Which isn’t to say that the poems here are all doom and gloom. Reece revels in le mot juste and freely spends his linguistic fortune: in “Diminuendo”, “two lovers liberate themselves in the grasses”; in “Midnight”, “Sheep maraud across the hill’s back, / exhilarated by the dirt smells born again by spring, / the wind haunted with the songs of comrades now gone.” Especially agile with respect to the lyric and narrative impulses are Reece’s series of ghazals, “Spring Ghazals” and “Ghazals for Florida”, which switch between mentions of Anne Frank, Dostoyevsky, dead schoolchums, Cabaret rehearsals, arch adagia (“Everybody lies, I guess, and it usually happens in spring, / when the sky plumes to a deep Jesusy blue”), and ecstatic decrees (“Hey you! Come unto me! Let the meadow march into my mouth!”). Reece may just as well be addressing language itself rather than spring when he writes “How you resex the swinging trees / and sing our trembling skins to sleep.”

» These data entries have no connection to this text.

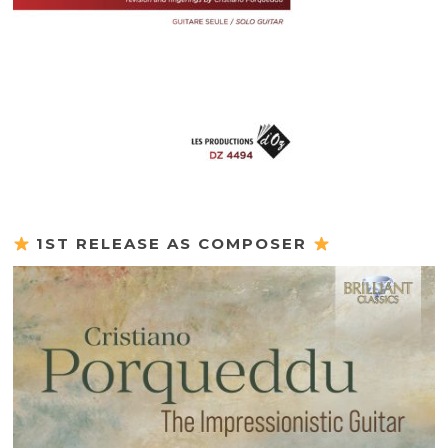
1ST RELEASE AS COMPOSER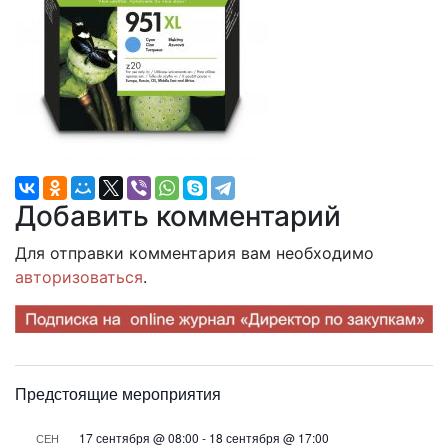
Добавить комментарий
Для отправки комментария вам необходимо
авторизоваться
.
Предстоящие мероприятия
17 сентября @ 08:00
-
18 сентября @ 17:00
СЕН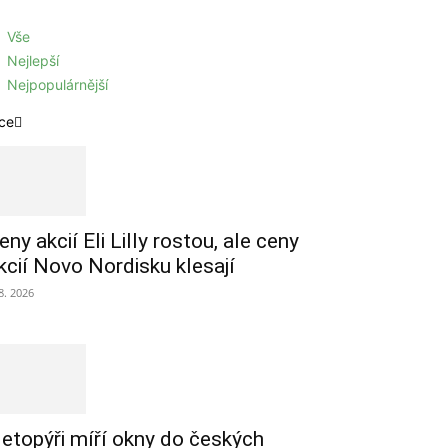
Vše
Nejlepší
Nejpopulárnější
ce
eny akcií Eli Lilly rostou, ale ceny
kcií Novo Nordisku klesají
 8. 2026
etopýři míří okny do českých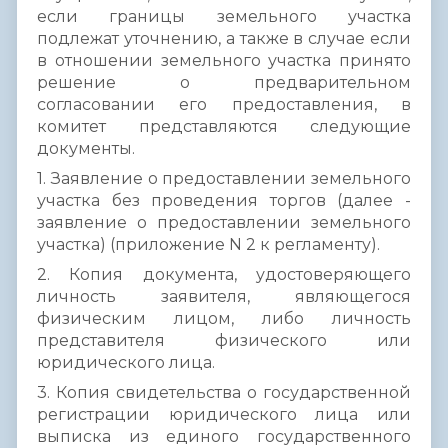
если границы земельного участка
подлежат уточнению, а также в случае если
в отношении земельного участка принято
решение о предварительном
согласовании его предоставления, в
комитет представляются следующие
документы.
1. Заявление о предоставлении земельного
участка без проведения торгов (далее -
заявление о предоставлении земельного
участка) (приложение N 2 к регламенту).
2. Копия документа, удостоверяющего
личность заявителя, являющегося
физическим лицом, либо личность
представителя физического или
юридического лица.
3. Копия свидетельства о государственной
регистрации юридического лица или
выписка из единого государственного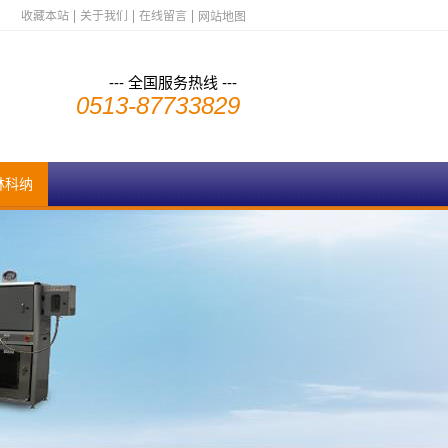
收藏本站
关于我们
在线留言
网站地图
--- 全国服务热线 ---
0513-87733829
林科纳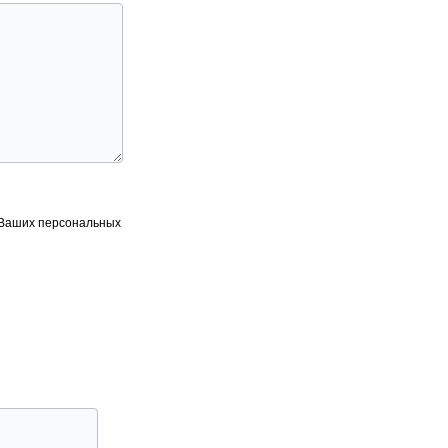
 Ваших персональных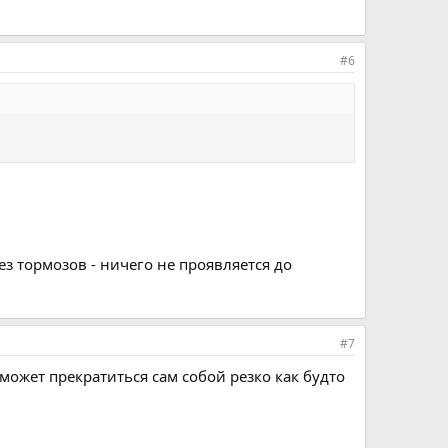
#6
ез тормозов - ничего не проявляется до
#7
 может прекратиться сам собой резко как будто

By and large, however, these poems ache to declare the self within the natural, cultural, and personal worlds as they each smolder away. Reece’s pursuit of this project seduces even more than the giltwork of his most lyrical moments: poems like “The Clerk’s Tale”—to which The New Yorker dedicates an entire back page—exert a beguiling effect. By describing little more than the routines he and a fellow clerk follow while closing up a Brooks Brothers, Reece asserts himself with whispery insistence:

We are more gracious than English royalty.
We dart amongst the aisles tall as hedgerows.
Watch us face into the merchandise.
How we set up and take apart mannequins
as if we were performing autopsies.

As these lines entreat, they also dare—between the surfeit of material goods that surround us and the boundaries of our lives, there is a middleman. From there it is suddenly easy to see Reece’s interest in the line, the liminal, the means of transmission from outer to inner and thou to I. “We move to the gate. It goes up. / The gate’s grating checkers our cheeks. / This is the Mall of America.” Yes, and these are its occupants: unobserved but observant, injured but hoping to mend, alone, Reece says, but whose gestures are always fraternal.